L’Agenzia ricorda, in via preliminare, che se il contribuente inoltre un’istanza di rimborso a un ufficio non competente, sarà questo stesso a provvedere a inviarlo alla struttura preposta (risoluzione n. 123/2011). Ricorda anche le indicazioni fornite con il provvedimento del 28 gennaio 2011, che ha individuato in un’apposita area del Centro operativo la competenza per la gestione dei rimborsi ai soggetti non residenti, per non convogliare sul Centro operativo di Pescara tutte le richieste avanzate da tali soggetti.
Il documento di prassi ricorda, inoltre, che le persone fisiche residenti nel territorio dello Stato hanno il domicilio fiscale nel comune nella cui anagrafe sono iscritte, quelle non residenti, nel comune in cui producono il reddito o, se il reddito è prodotto in più comuni, nel comune in cui producono il reddito più elevato.
Sempre sul tema della residenza viene citata la disposizione, secondo cui “I soggetti diversi dalle persone fisiche hanno il domicilio fiscale nel comune in cui si trova la loro sede legale o, in mancanza, la sede amministrativa; se anche questa manchi, essi hanno il domicilio fiscale nel comune ove è stabilita una sede secondaria o una stabile organizzazione e in mancanza nel comune in cui esercitano prevalentemente la loro attività” (articolo 58 del Dpr n. 600/1973).

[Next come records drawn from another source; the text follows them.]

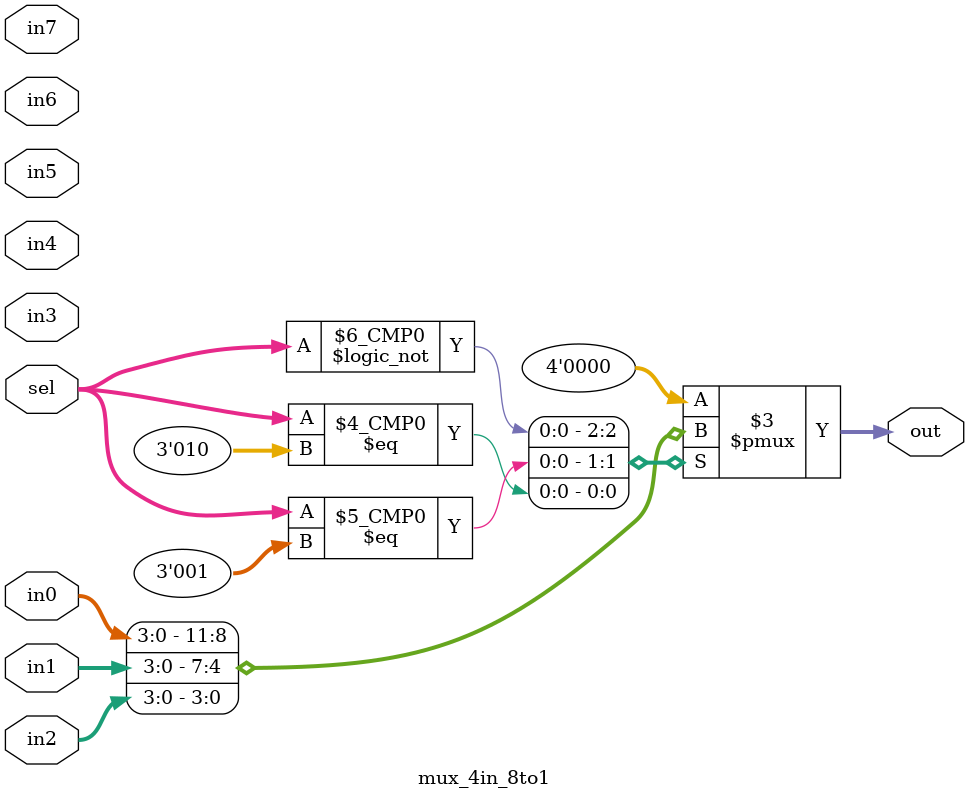
<source format=v>
`timescale 1ns / 1ps

module mux_4in_8to1 (
	       input [3:0] in0, in1, in2, in3, in4, in5, in6, in7,
	       input [2:0] sel,
	       output reg [3:0] out
	       );
	       
always @(*)
begin 
    case(sel)
        0: out = in0;
        1: out = in1;
        2: out = in2;    
        default: out = 0;
    endcase
end
endmodule

</source>
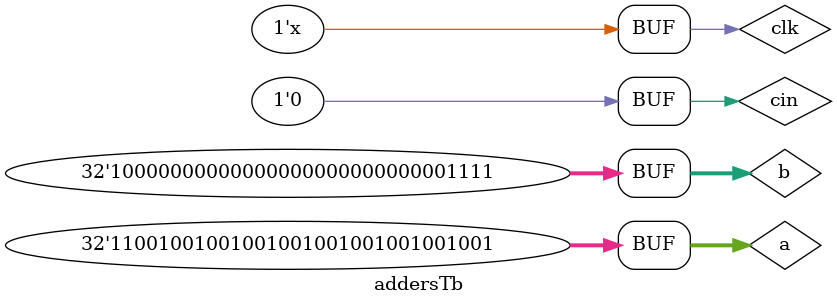
<source format=v>
module addersTb();
localparam N = 32;

reg clk, cin;
reg [N-1:0] a, b;
wire [N-1:0] adderPlus_sum, RCA_sum, CSaveA_sum, CLA_sum, CIA_sum, CSA_sum, CPA_sum, CSelectA_sum, fp_sum;
wire adderPlus_carry, RCA_carry, CSaveA_carry, CLA_carry, CIA_carry, CSA_carry, CPA_carry, CSelectA_carry, fp_carry;
wire adderPlus_of, RCA_of, CSaveA_of, CLA_of, CIA_of, CSA_of, CPA_of, CSelectA_of, fp_of;

simpleAdder adderPlus(
	a,
	b,
	cin,
	adderPlus_sum,
	adderPlus_carry,
	adderPlus_of
);

ripple_carry_adder rippleCarryAdder(
	a,
	b,
	cin,
	RCA_sum,
	RCA_carry,
	RCA_of
);

CSaveA carrySaveAdder(
	a,
	b,
	cin,
	CSaveA_sum,
	CSaveA_carry,
	CSaveA_of
);

CLA carryLookAheadAdder(
	a,
	b,
	cin,
	CLA_sum,
	CLA_carry,
	CLA_of
);

carry_increment_adder carryIncrementAdder(
	a,
	b,
	cin,
	CIA_sum,
	CIA_carry,
	CIA_of
);

CSA carrySkipAdder(
	a,
	b,
	cin,
	CSA_sum,
	CSA_carry,
	CSA_of
);

CPA carryByPassAdder(
	a,
	b,
	cin,
	CPA_sum,
	CPA_carry,
	CPA_of
);

carry_select_adder carrySelectAdder(
	a,
	b,
	cin,
	CSelectA_sum,
	CSelectA_carry,
	CSelectA_of
);

fp_adder floatingPoint(
	a,
	b,
	cin,
	fp_sum,
	fp_carry,
	fp_of
);

initial begin
	// Addition of 2 positive numbers
	#10 
	a = 32'b01011101111110010010110100010110;
	b = 32'b00110011110000111101000111100011;
	cin = 1'b0;

	// Addition of 2 negative numbers
	#10 
	a = 32'b10010011001100000110110011101110;
	b = 32'b10000011010011011100001100011111;
	cin = 1'b0;

	// Addition of a positive and negative number
	#10 
	a = 32'b01000001111010000000000000001110;
	b = 32'b10000000000000000000000011110001;
	cin = 1'b0;

	// Overflow of positive numbers
	#10 
	a = 32'b01000011100000000001010101010101;
	b = 32'b01000000000111010100000010101010;
	cin = 1'b0;

	// Overflow of negative numbers
	#10 
	a = 32'b11000000000000000000000000000000;
	b = 32'b10000000000000000000000000000000;
	cin = 1'b0;

	// Random Test case #1
	#10 
	a = 32'b11111100000000000000000000000000;
	b = 32'b00011000100110001000100110000111;
	cin = 1'b0;

	// Random Test case #2
	#10 
	a = 32'b01110000001111111100000000011101;
	b = 32'b00000000101000000101010101010101;
	cin = 1'b0;

	// Random Test case #3
	#10 
	a = 32'b11001001001001001001001001001001;
	b = 32'b10000000000000000000000000001111;
	cin = 1'b0;

end

always begin
	#2 clk= !clk;
end

endmodule

</source>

Il domicilio fiscale, rileva l’Agenzia, individua l’ufficio territorialmente competente al controllo della dichiarazione e anche alla valutazione, ed eventuale erogazione, dei rimborsi.
Nel caso di specie, considerato che dai dati dell’Anagrafe tributaria è presente il domicilio fiscale dell’istante, l’Agenzia ritiene che è in riferimento a tale comune che deve essere individuato l’Ufficio territorialmente competente a valutare il rimborso con l’eventuale erogazione delle somme (o diniego).